This used to be a big problem for AV enthusiasts with modest budgets. I think most people have solved this in the last few years but using technology. Sonos is very popular, works well but a little pricey. The Logitech Squeezebox is also a useful media extender with lots of fans as well.

I use the Apple Airport Express in two different places in my house and an Apple TV in two others. Since my music library is in iTunes, I can stream anything from my server to any of these zones, all of them of any combination of them. All four zones can even play their own stuff if I want. Best of all, I can control all of it (including volume control) from my iPhone of iPad. Basically an Airport Express or an Apple TV is $99 per room.

If you need inexpensive two channel amps, Outlaw or Emotiva make nice stuff.


----------



## CTSNicholas (Sep 7, 2012)

Yes I will keep the audio source the same. I'm just wanting to know the best method to extend an extra set of computer speakers basically. I will eventually get an amp for them. I can run two pairs of speakers off my PC, now the problem is going a far distance and thru a wall...so I am looking for a suggestion on a.) audio cable / extension and b.) an amplifier to purchase down the road.


----------



## joonbug99 (Feb 24, 2011)

Another issue to keep in mind is your ability to access the content that will be delivered to the speakers. I don't know your home layout but it could become an inconvenience every time you want to change content to have to walk out of the room. 

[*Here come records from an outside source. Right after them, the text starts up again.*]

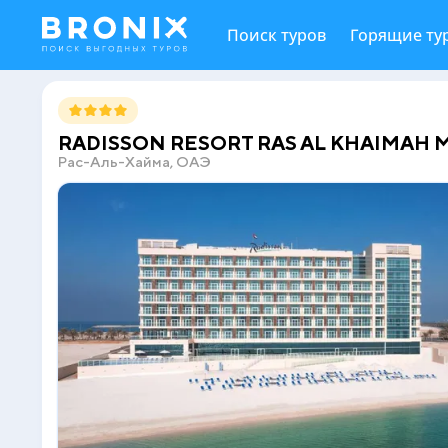
Поиск туров
Горящие ту
RADISSON RESORT RAS AL KHAIMAH M
Рас-Аль-Хайма, ОАЭ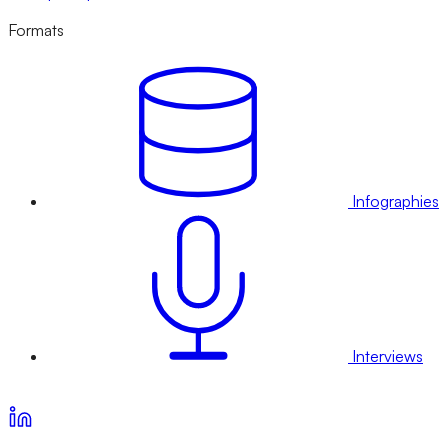
Formats
Infographies
Interviews
Voir nos offres d’abonnement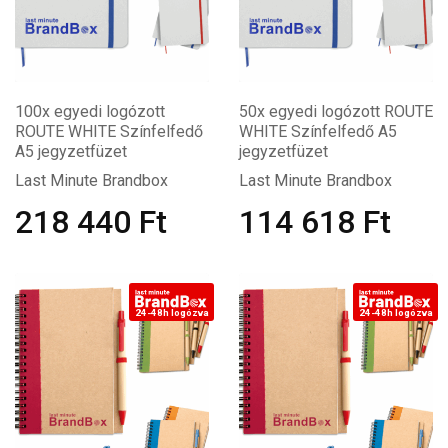
100x egyedi logózott
50x egyedi logózott ROUTE
ROUTE WHITE Színfelfedő
WHITE Színfelfedő A5
A5 jegyzetfüzet
jegyzetfüzet
Last Minute Brandbox
Last Minute Brandbox
218 440
Ft
114 618
Ft
24-48h logózva
24-48h logózva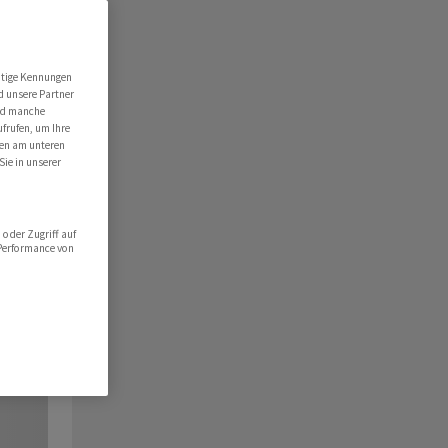
utige Kennungen
d unsere Partner
ind manche
ufrufen, um Ihre
ten am unteren
Sie in unserer
oder Zugriff auf
 Performance von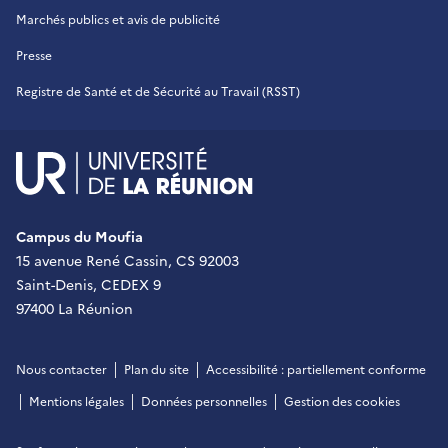
Marchés publics et avis de publicité
Presse
Registre de Santé et de Sécurité au Travail (RSST)
UR - Université de La Réu
Campus du Moufia
15 avenue René Cassin, CS 92003
Saint-Denis, CEDEX 9
97400 La Réunion
Nous contacter
Plan du site
Accessibilité : partiellement conforme
Mentions légales
Données personnelles
Gestion des cookies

Good luck in your endeavor I hope you are able to get something that fits. 

I started with a Sonos S5 now called a Play 5. Over the years I have added to it and now have 8 zones of independent music and volume or a whole house of the same music controllable from anywhere in the house. It is truly AWESOME.


----------



## Sevenfeet (Feb 2, 2009)

CTSNicholas said:


> Yes I will keep the audio source the same. I'm just wanting to know the best method to extend an extra set of computer speakers basically. I will eventually get an amp for them. I can run two pairs of speakers off my PC, now the problem is going a far distance and thru a wall...so I am looking for a suggestion on a.) audio cable / extension and b.) an amplifier to purchase down the road.

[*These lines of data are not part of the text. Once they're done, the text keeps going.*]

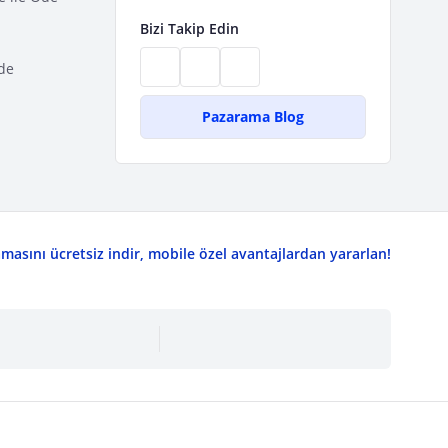
Bizi Takip Edin
de
Pazarama Blog
asını ücretsiz indir, mobile özel avantajlardan yararlan!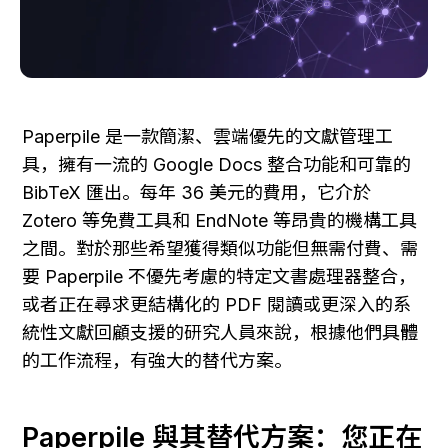
Paperpile 是一款簡潔、雲端優先的文獻管理工
具，擁有一流的 Google Docs 整合功能和可靠的 
BibTeX 匯出。每年 36 美元的費用，它介於 
Zotero 等免費工具和 EndNote 等昂貴的機構工具
之間。對於那些希望獲得類似功能但無需付費、需
要 Paperpile 不優先考慮的特定文書處理器整合，
或者正在尋求更結構化的 PDF 閱讀或更深入的系
統性文獻回顧支援的研究人員來說，根據他們具體
的工作流程，有強大的替代方案。
Paperpile 與其替代方案：您正在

Do the computer speakers have their own amp? In other words, do they plug into the wall for power like a lot of computer speakers do? If so, you can plug them straight into an Apple Airport Express (which has an AUX jack).


----------



## CTSNicholas (Sep 7, 2012)

I do not have the speakers chosen yet (that's what I'm posting for wanting to know about) along with what wire to use to extend the source input. I will probably get speakers with an amplifier if they are decent quality. Otherwise I will compensate no built in amp with one before all of my inputs.


----------